Excellent read, especially if you're in or considering an MBA program of your own.

Tuesday, August 5, 2008

Persona and in-car navigation devices

This writer for the Washington Post has a problem with the personae of in-car navigation devices, and with speech recognition systems in general. The article a little over the top in its opinions because the writer is trying to be humorous, but it fairly points out that the speech output of devices can become annoying very quickly if not done properly.

Note that the problem as identified isn't necessarily with the sound of the voice, it's the lack of context machines have when giving directions, and the fact that the problem reveals itself over time, as in a long car trip. These things are often not tested well, or tested at all. The article also identifies lack of "naturalness" as a problem with speech systems, but trying to achieve an undefined kind of "naturalness" causes problems as well.

Saturday, August 2, 2008

"Experiential" courses for execs

This BusinessWeek article made me laugh. Companies are sending their execs on junkets to exotic places for leadership training. It's a stroke of genius by some innovative travel agents who have repackaged their expensive tours as "executive development." The travel business in the US is hurting due to the falling economy and rising fuel costs. Big companies have deep pockets and spare no expense in developing their top level managers even if, as the article points out, these "courses" have "dubious educational value." The travel agents are really onto something.

I've decided to jump on this executive development bandwagon and put together my own "experiential learning" course for executives. The difference between my own course and these others is that I think mine would deliver real value. Here's the outline of my course.

  • The exec gets a assignment to write a research paper on a subject he/she is expected to know something about. The first draft submitted is returned with numerous requests for clarifications and a terse note in email from the leader of the exercise who is role playing as the exec's supervisor, "You can do better than this," with no actionable suggestions for improvement.
  • The exec presents his report in a meeting with other "execs," really actors role playing various roles in an organization.
  • The meeting attendees check email and voice mail during the presentation, have side bar conversations with each other on topics unrelated to the meeting, and act generally as if they'd rather be somewhere else. Two attendees at opposite ends of the table text message each other, make eye contact, and giggle after each exchange.
  • The questions during Q&A are unrelated to the content of the presentation. The presenter is frequently interrupted when trying to respond. At the end of the meeting the presenter is thanked for his time and ignored as he shuts down his laptop and gathers his things.
  • The exec receives email from his "supervisor" stating that someone in the audience had some questions about the presentation and that he, the supervisor, answered the questions as best he could. The supervisor doesn't remember what the questions were.

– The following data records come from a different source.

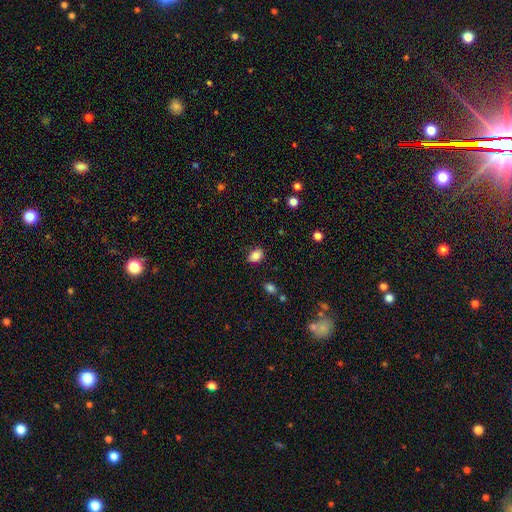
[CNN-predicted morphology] A smooth galaxy with no disk features (83%) that is in between round and cigar-shaped (80%).

Vote fractions:
- Smooth or featured? smooth: 83% / star or artifact: 9% / featured or disk: 8%
- How rounded? in between: 80% / round: 19% / cigar-shaped: 1%
- Merging? none: 83% / minor disturbance: 13% / major disturbance: 3% / merger: 2%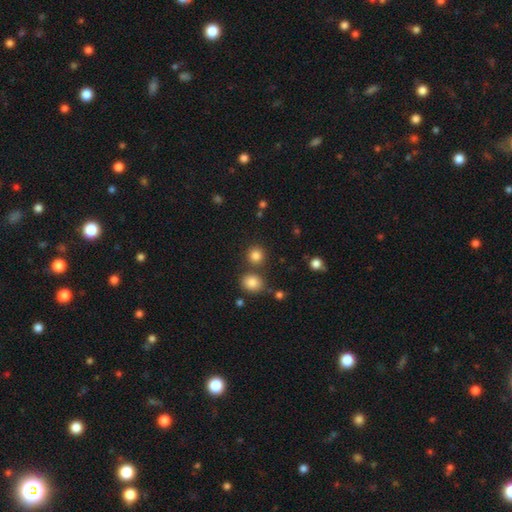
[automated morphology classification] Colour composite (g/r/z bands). It shows a smooth galaxy with no disk features (83%) that is round (89%). Merging: none (78%).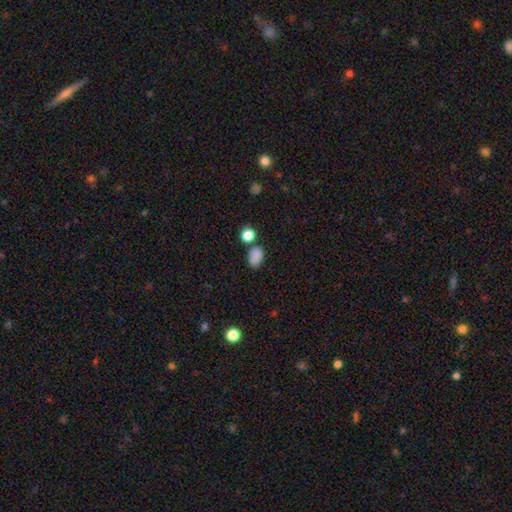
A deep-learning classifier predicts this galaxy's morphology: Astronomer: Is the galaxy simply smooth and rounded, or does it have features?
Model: smooth — 82%.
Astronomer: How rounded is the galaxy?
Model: in between — 81%.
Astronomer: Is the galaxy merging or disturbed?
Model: none — 70%.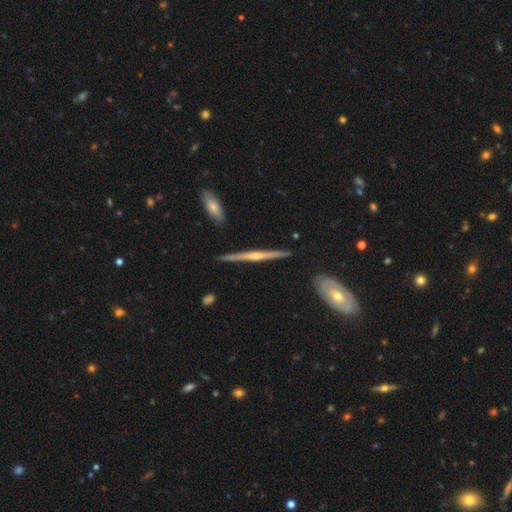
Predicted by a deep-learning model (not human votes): This is likely a featured or disk galaxy (79%). It is clearly viewed edge-on (98%). Edge-on bulge: clearly rounded (85%). Merging: clearly none (91%).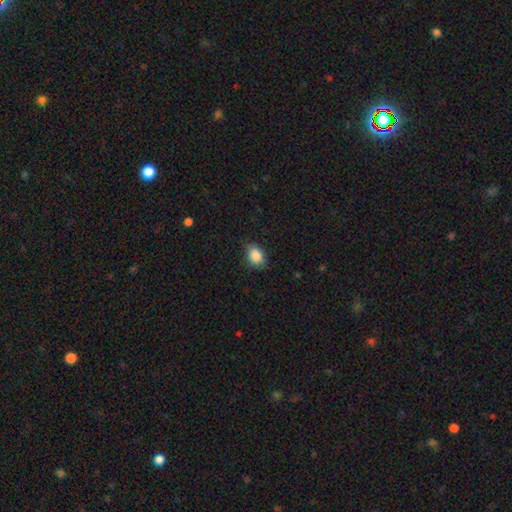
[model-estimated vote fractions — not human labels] The model was most divided on "how rounded": in between: 66%, round: 32%, cigar-shaped: 1%. More confident: smooth or featured — smooth (87%); merging — none (76%).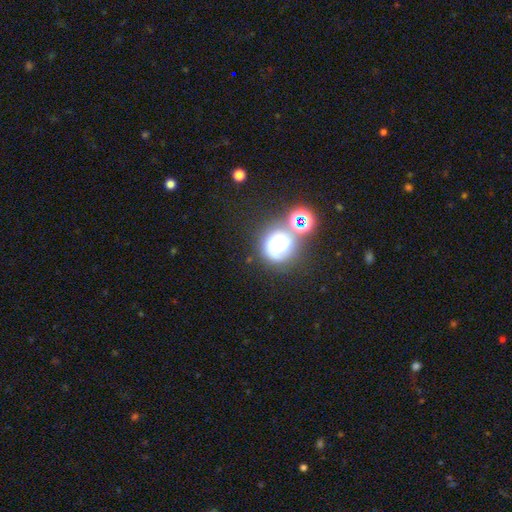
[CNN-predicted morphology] A star or artifact, not a galaxy (62%).

Vote fractions:
- Smooth or featured? star or artifact: 62% / smooth: 30% / featured or disk: 8%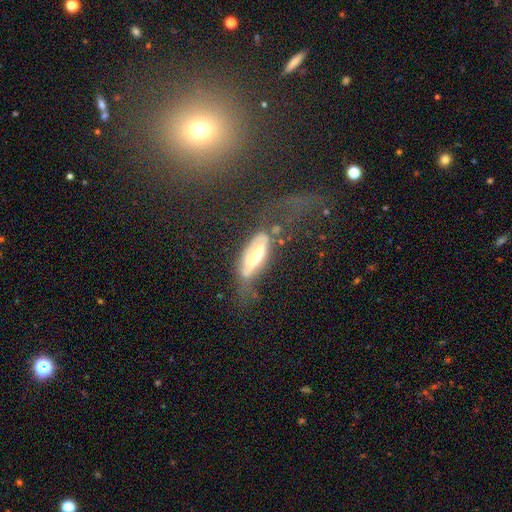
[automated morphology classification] Smooth or featured: featured or disk — 57% (smooth — 36%)
Edge-on disk: no — 55% (yes — 45%)
Merging: major disturbance — 36% (none — 34%)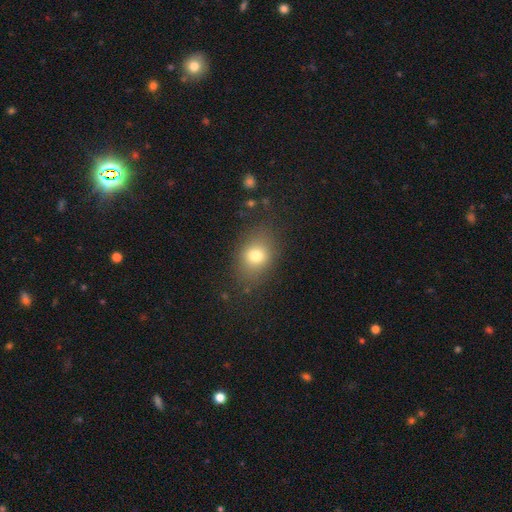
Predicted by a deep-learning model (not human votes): A smooth galaxy with no disk features (75%) that is in between round and cigar-shaped (58%). Merging: none (78%).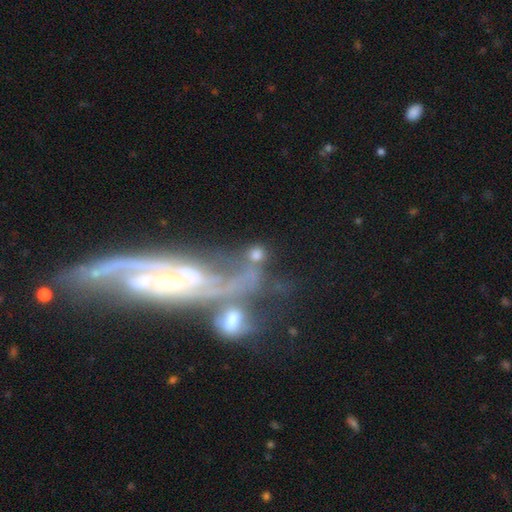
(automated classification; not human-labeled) Q: Smooth or featured?
A: smooth (45%); runner-up: featured or disk (40%)
Q: Merging?
A: merger (39%); runner-up: none (32%)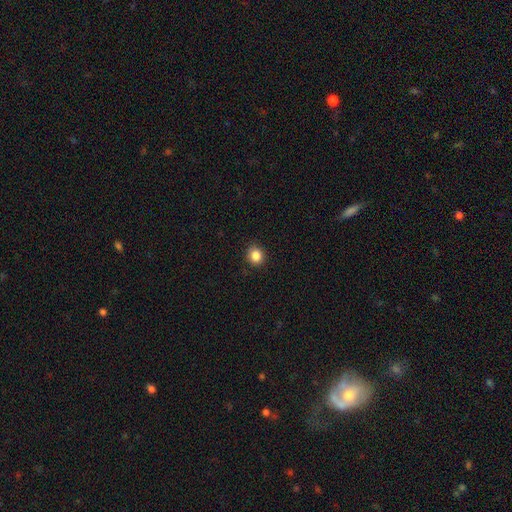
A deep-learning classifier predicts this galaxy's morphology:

At the end of this grueling exercise the exec learns that this is a not uncommon experience for analysts when presenting to middle managers in many large organizations, perhaps even in his or her own. If a company is trying encourage innovative solutions from everyone in the organization, you can see that this sort of misbehavior doesn't contribute to that goal.

So, if anyone is looking for some experiential sensitivity training for their execs or other managers, drop me a line. I'll do the first class for free. It would be fun.